5 fun back checkmate stories


Competitive chess is a very demanding activity. This forces players to constantly maintain the highest level of focus, stay calm under pressure, and be creative throughout the fight. Unsurprisingly, each game has its own story. I have no doubt that the stories behind certain games would make a great Hollywood blockbuster.

Today we are going to talk about some of these stories. All of the games that we are going to talk about have something in common: they were decided by lower rank tactics. This way our less experienced members will familiarize themselves with one of the more common chess patterns.


Before we start, let me show you the most famous game that demonstrates the classic back rank combination.

As you can see, the basic back row pattern looks like this, where a king is checked and mate on the back row:

The one that involves a trick

First of all, try to find a decisive move that forced an instant resignation.

It is not a very difficult combination for a grandmaster, so how IM Vladas Mikenas, a very good tactician who calculated the great Alekhine, miss this tip? Managing Director David Bronstein has devoted an entire article to this subject. It was published in the magazine “Chess In The Soviet Union” with a revealing title “Hocus Pocus”. There, Bronstein, who had a nickname “Tricky David”, explains the whole plot that even involved ordering a cup of coffee.

Telling Bronstein’s story in a few short sentences is like describing the Mona Lisa to someone who has never seen the painting. Since in his article Bronstein teaches how to “cheat the opponent at the chessboard by legal means”, this probably deserves a separate discussion. Rest assured that a chess gentleman like Bronstein would never do any tricks, even a little unethical.

I like the end of the story. While Bronstein was “pondering” his decisive move (which was of course prepared well in advance), Mikenas was walking around the playing area, where he met general manager Mark Taimanov, who was not playing that day. . “Look how awesome my position is! Mikenas said. “But … but … what if Rook took a3?” Taimanov asked. Mikenas immediately realized what was going to happen, but it was too late since Bronstein had already performed the move.

The one that involves some mystery

Here is a nice combo from the world champion:

The final position of the game features the classic back row checkmate. But let’s take a step back. Why did White play 34.Qxh6 ?? instead of a simple 34.Qg3, which would prevent an instant checkmate? The version that White simply missed the winning move 34 … Qe1 + is highly unlikely as Andreas Moen had a FIDE rating close to 2400 and I think even a 1400 player would see what is coming. But suppose for a second he had a blind spot, a power outage, or whatever you want to call it. Still, did he really think a world champion would give him a fool for absolutely nothing? Wasn’t that a huge red flag? It is a mystery that I cannot solve.

The one who is very sad

Here is a nice tactical move executed by GM Bobby Fischer.

Since GM Oscar Panno didn’t show up to play Fischer the next day, this match against GM Svetozar Gligoric was the last regular tournament game the American genius ever played. For some reason every time I see this game I remember the words of old Rose Dewit Bukater: “The Titanic was called the Ship of Dreams, and it was. It * really * was. .. “

The one who shocks

A very recent tournament featured an unusual blunder from GM Magnus Carlsen:

While the world champion’s blunder was truly shocking, his reaction to the mistake was quite understandable.

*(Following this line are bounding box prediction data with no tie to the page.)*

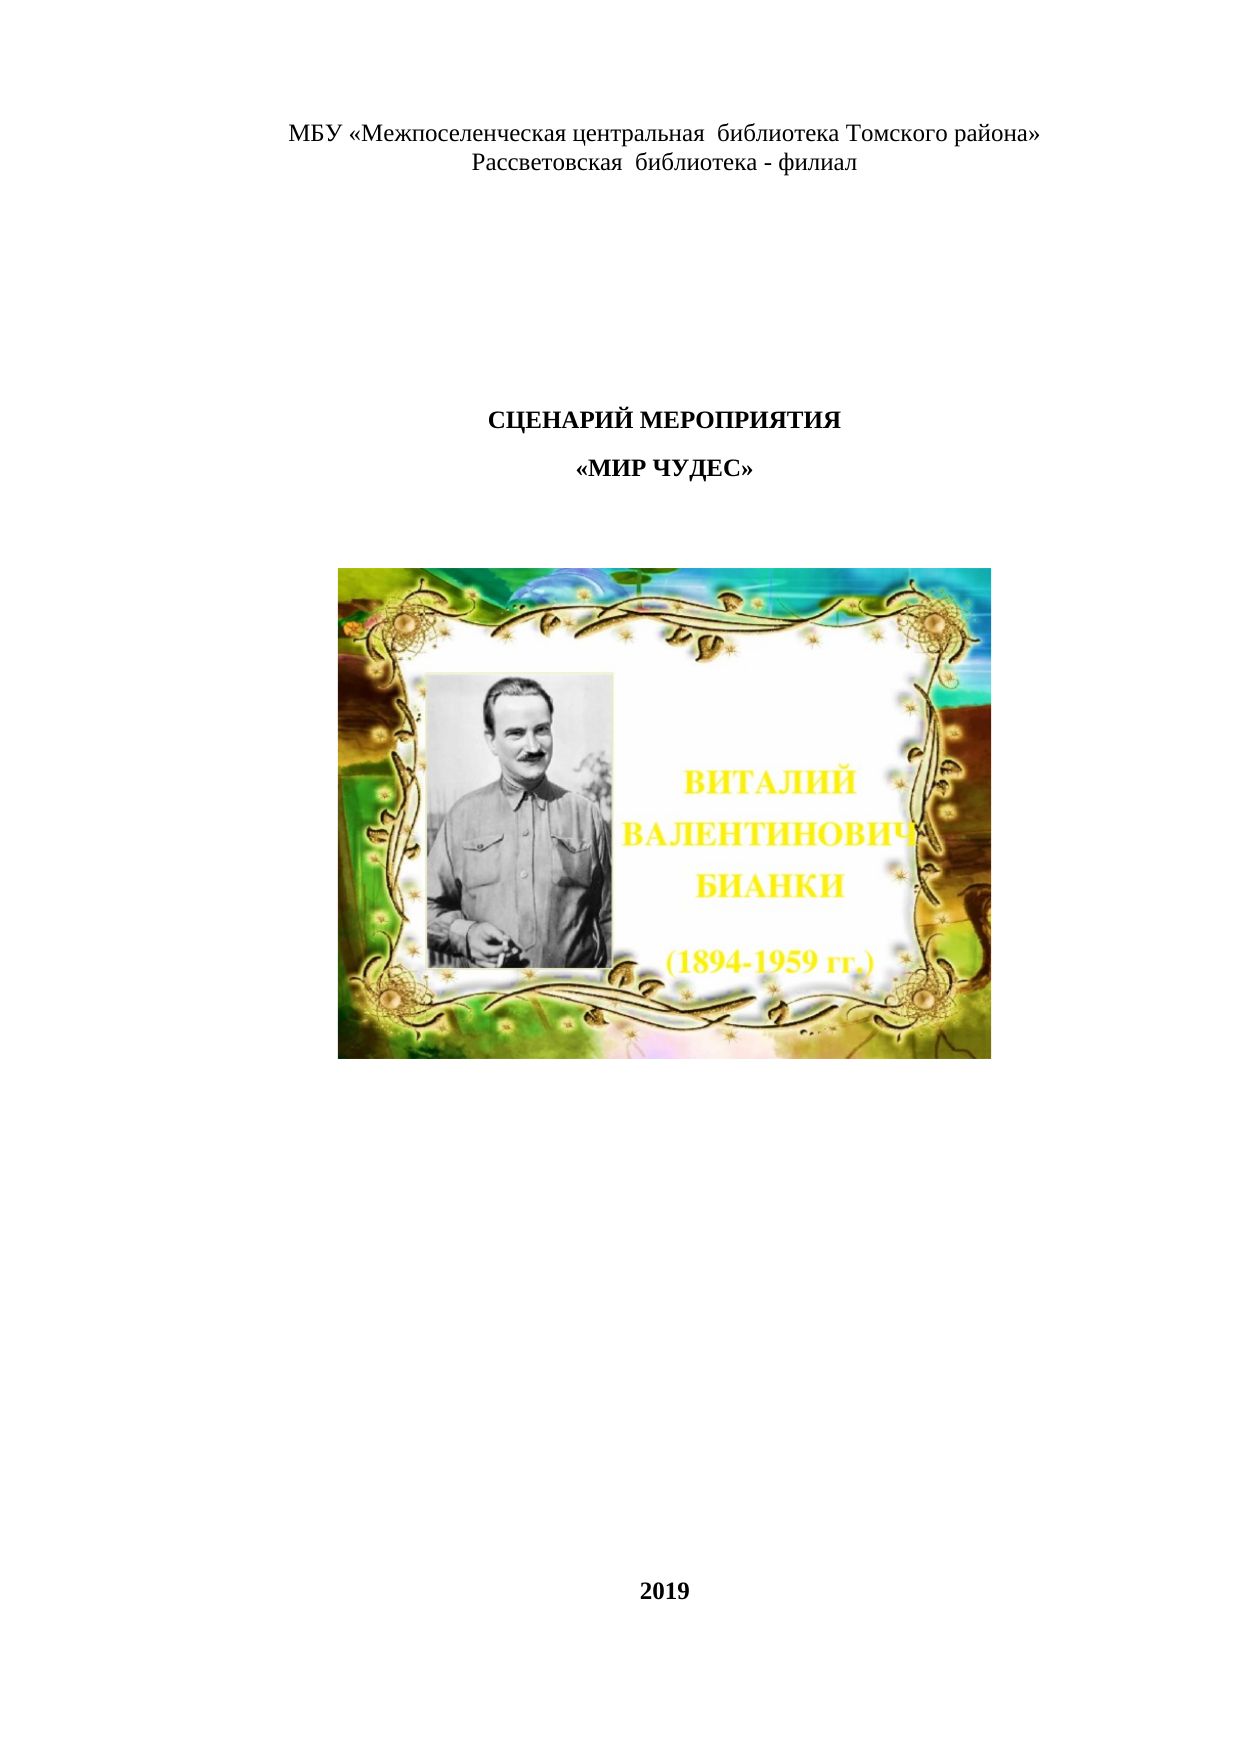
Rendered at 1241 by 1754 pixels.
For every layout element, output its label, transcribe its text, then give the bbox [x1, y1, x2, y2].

text «МИР ЧУДЕС» [177, 453, 1152, 482]
text Рассветовская библиотека - филиал [177, 147, 1152, 176]
text СЦЕНАРИЙ МЕРОПРИЯТИЯ [177, 406, 1152, 434]
text 2019 [177, 1576, 1152, 1604]
text МБУ «Межпоселенческая центральная библиотека Томского района» [177, 118, 1152, 147]
picture [337, 568, 992, 1059]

You can see here or below:

The one that involves insults

As you can see, even the best players will always lose to “Father Time”. In his youth, GM Viktor Korchnoi would have played 27. Kf8! even in a blitz game, but at 75, he just blundered his madman. Yet even in his old age, Korchnoi did not lose his inimitable skills to insult people.

Here’s what GM Irina Krush wrote in his blog: “The first thing he said was’ I could have had two more pawns! ‘, Then he would suggest a move and walk away, only to come back in a minute, and all of that interspersed with insults like’ C It’s good to know the theory, but you should also learn to play chess. In the end, it came down to this: he proposed a move, and Elisabeth [WGM Paehtz] suggested an alternative (stronger), both movements were quite simple, nothing special. So he said, about Elisabeth’s suggestion, ‘No, this move is too good for her.’ “

I hope, my dear readers, that you enjoyed these stories and, more importantly, that you will never miss the combinations of previous ranks in your own games!